§ **Exercise description**:
Using the records below, transcribe exactly only the lines from the one with "grey hat [105,297,131,322]" through the end, both included, and drop every picture.

§ **Task inputs**:
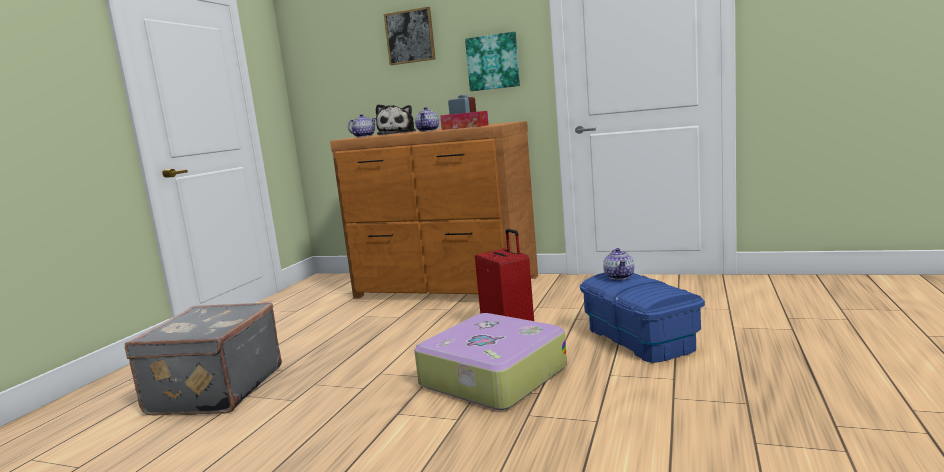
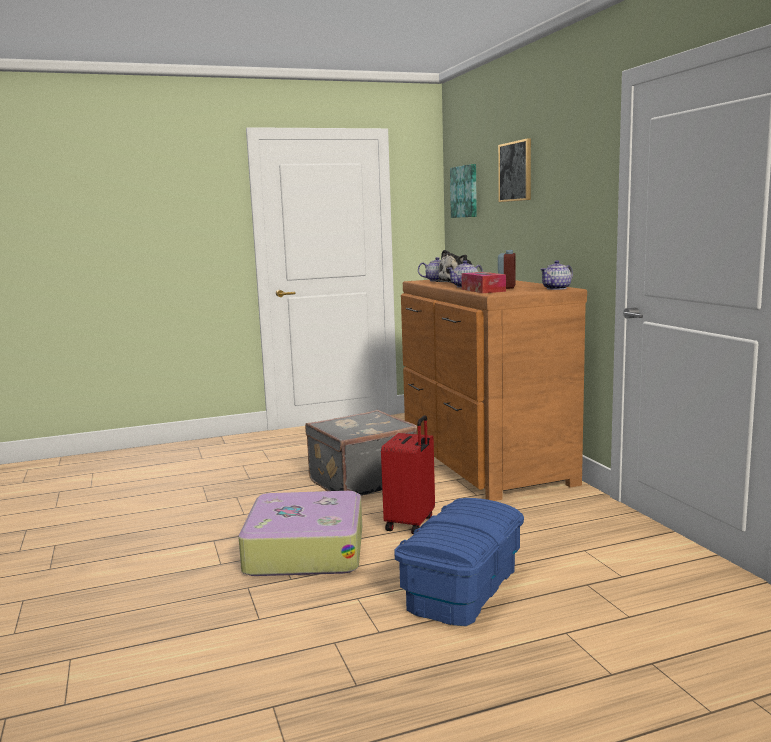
camera: 50 degrees right, 0 degrees up
grey suitcase [125,302,282,416] -> grey suitcase moved to [305,410,417,495]
picture [465,32,520,91] -> picture moved to [450,164,477,218]
teapot [603,248,634,280] -> teapot moved to [540,260,573,290]

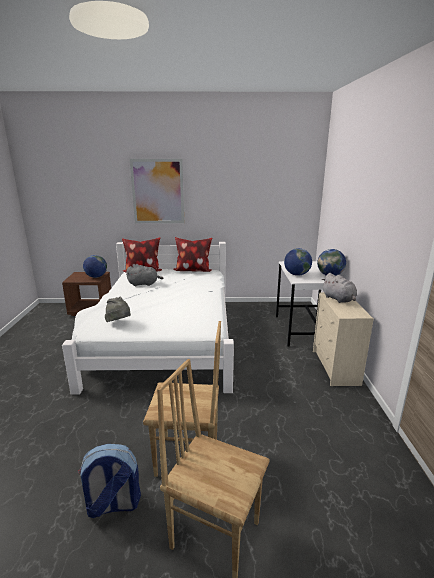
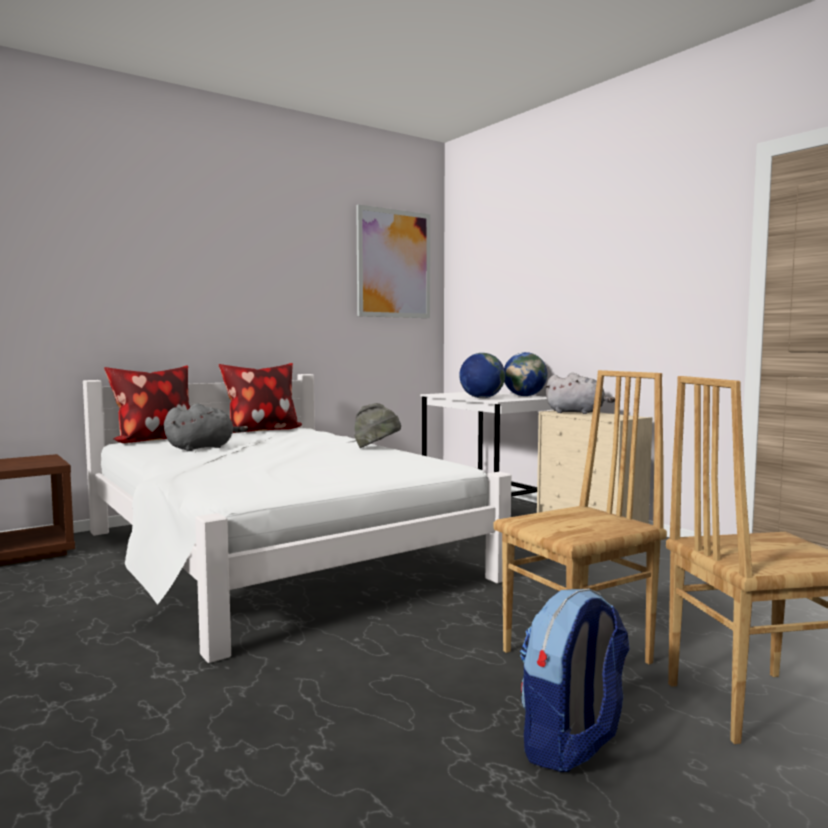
camera: 35 degrees left, 15 degrees down
globe [83,255,107,278] -> none
grey hat [105,297,131,322] -> grey hat moved to [354,403,401,448]
picture [130,159,184,223] -> picture moved to [356,204,430,318]

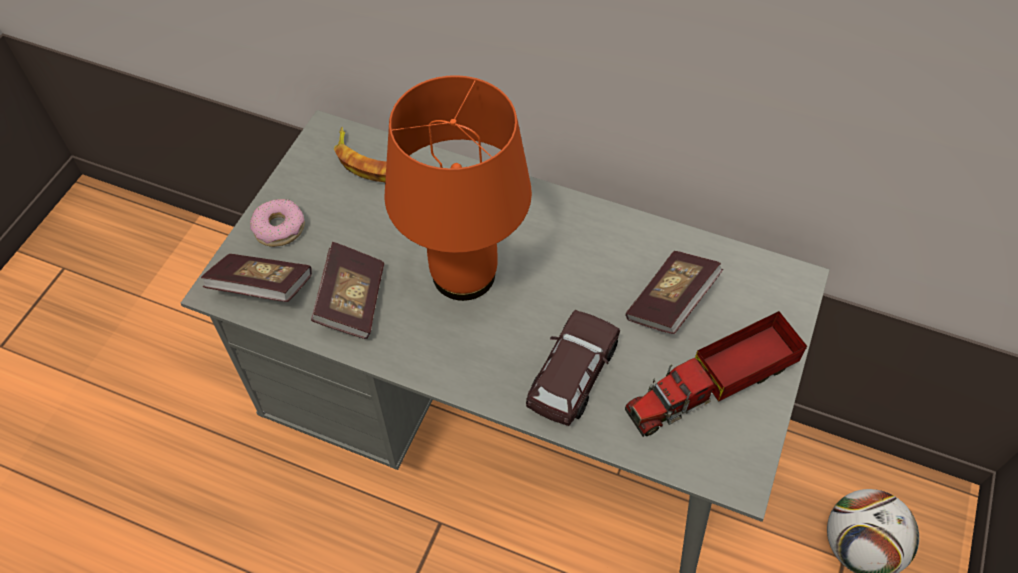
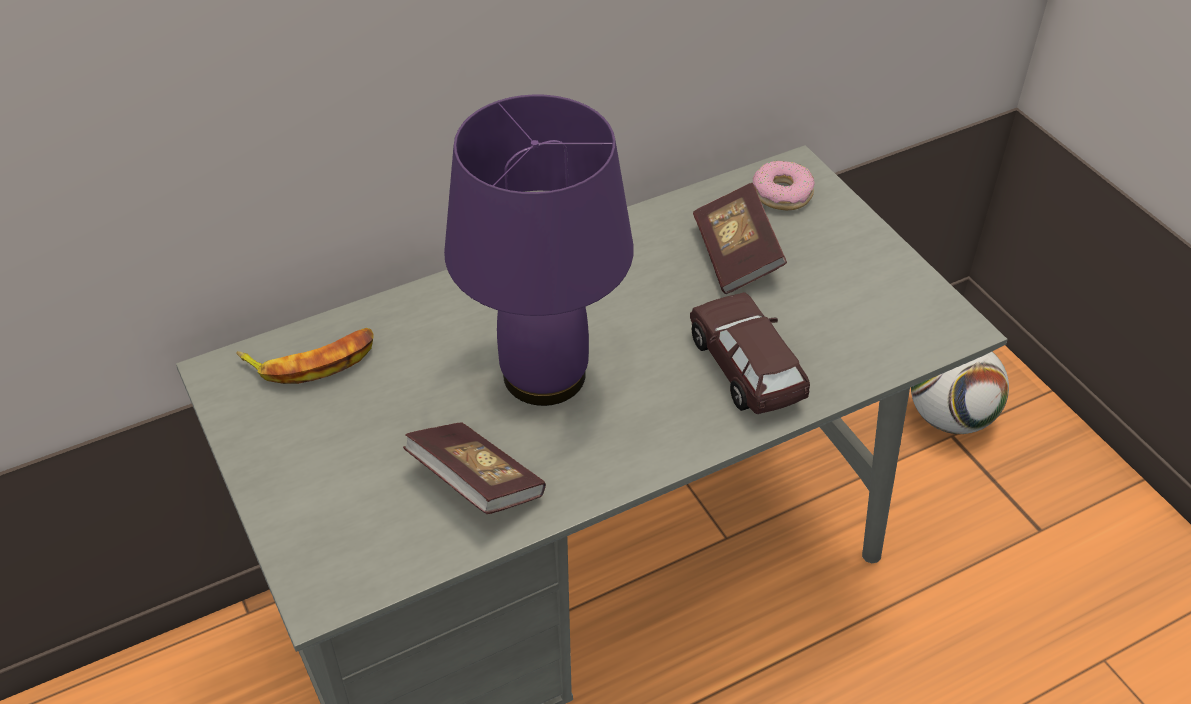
camera: 50 degrees left, 10 degrees down
book [201,254,312,302] -> none
donut [250,199,305,247] -> donut moved to [753,161,814,210]
orange table lamp [384,75,532,301] -> purple table lamp [444,94,634,406]
toy truck [625,311,807,437] -> none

§ **Exercise answer**:
grey hat [105,297,131,322] -> grey hat moved to [354,403,401,448]
picture [130,159,184,223] -> picture moved to [356,204,430,318]

camera: 50 degrees left, 10 degrees down
book [201,254,312,302] -> none
donut [250,199,305,247] -> donut moved to [753,161,814,210]
orange table lamp [384,75,532,301] -> purple table lamp [444,94,634,406]
toy truck [625,311,807,437] -> none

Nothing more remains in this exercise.